Hi folks. We have a 2 server setup where Server1 acts as publisher and distributor of transactional replication of our production DB (which is also on Server1). Server2 is the subscriber and pulls from the distributor to the replicated DB on Server2 which is used only for reporting. The DB is just over 4GB if that is relevant and we replicate just about every table and view. Both servers have plenty of resources and are running the latest service packs of SQL2005 and Windows server 2003.
Yesterday, for the second time in 6 months, the subscription basically stopped pulling transactions from the distributor for no apparent reason. I could see that the publisher was sending transactions to the distributor but the subscriber was not applying them to the replicated DB. This happened in the middle of the day so no maintenance jobs or updates were running... just normal business. The ONLY thing I saw to possibly explain it was a request to the replicated DB which took over 2 minutes and was timed out by the application server. This happens occasionally with large reports but doesn't impact replication.
I looked at every log file I could find as well as replication monitor and could see no reason why replication was stopped... but I confirmed changes were not carrying over and the TEMPDB on Server2 was growing to about 1GB. I finally killed and recreated the replication from scratch and everything is fine now.
Can anyone provide any tips on troubleshooting this type of thing should it happen again? Is there any place I should look that I haven't already? I looked at the SQL Server and Agent logs as well as Application and System logs on both DB servers plus our application web server and saw nothing out of the ordinary.
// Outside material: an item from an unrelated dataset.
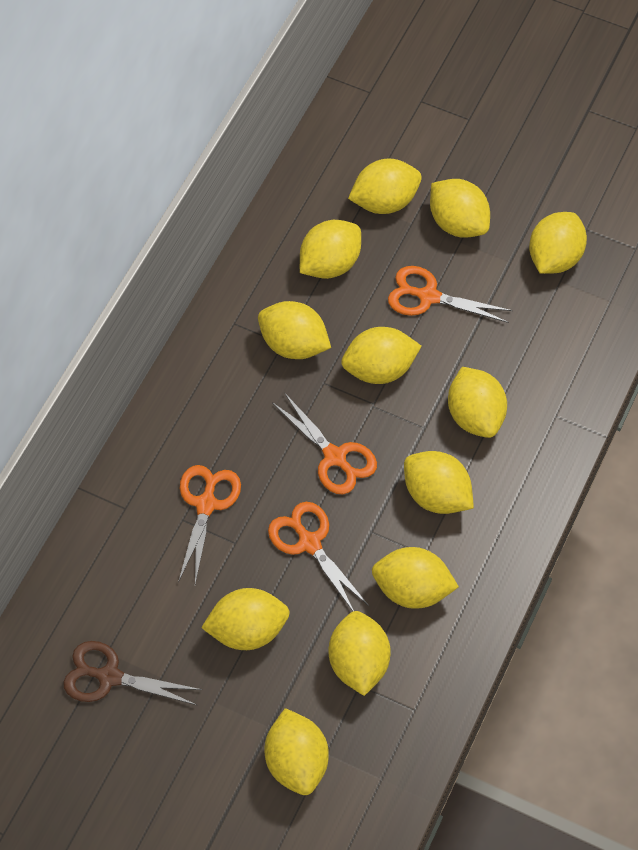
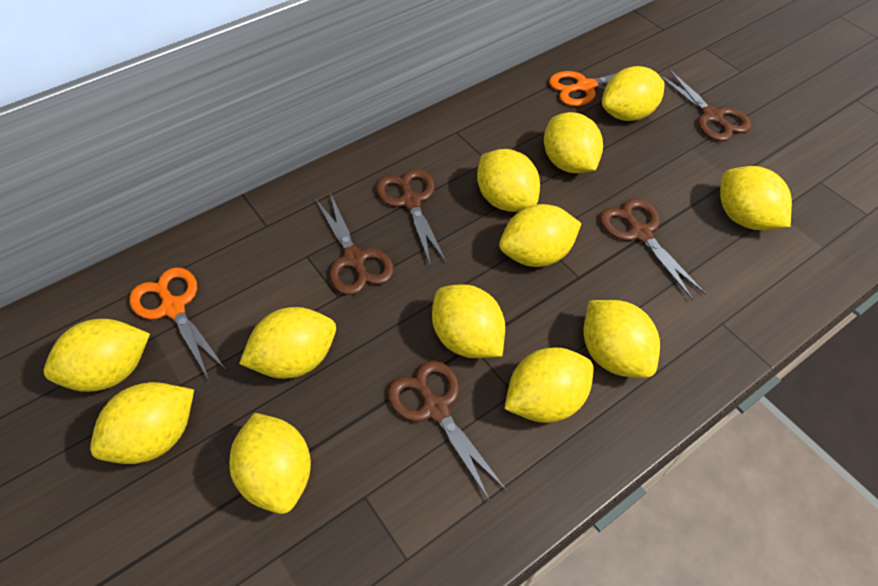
brown scissors: [63,641,202,705] = 1 -> [316,193,394,295] [376,169,447,266] [388,360,507,502] [600,198,706,300] [658,69,751,141] = 5
orange scissors: [178,465,241,584] [268,502,369,611] [272,392,377,494] [388,266,513,323] = 4 -> [129,267,226,378] [549,66,647,106] = 2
The distributor is on the publisher. I did not know to look in that table... this is the kind of info I'm looking for so thanks for that.
Unfortunately I see no errors that explicitly correspond to this problem. I became aware of the issue at 3:02PM (via a scheduled task that manually tests replication every hour). The first error I see is at 3:22PM - "if @@trancount > 0 rollback tran" and immediately after that is "Query timeout expired" with an error code of "HYT00". So these may be related but they were logged well after the problem started and may be around the time I started troubleshooting.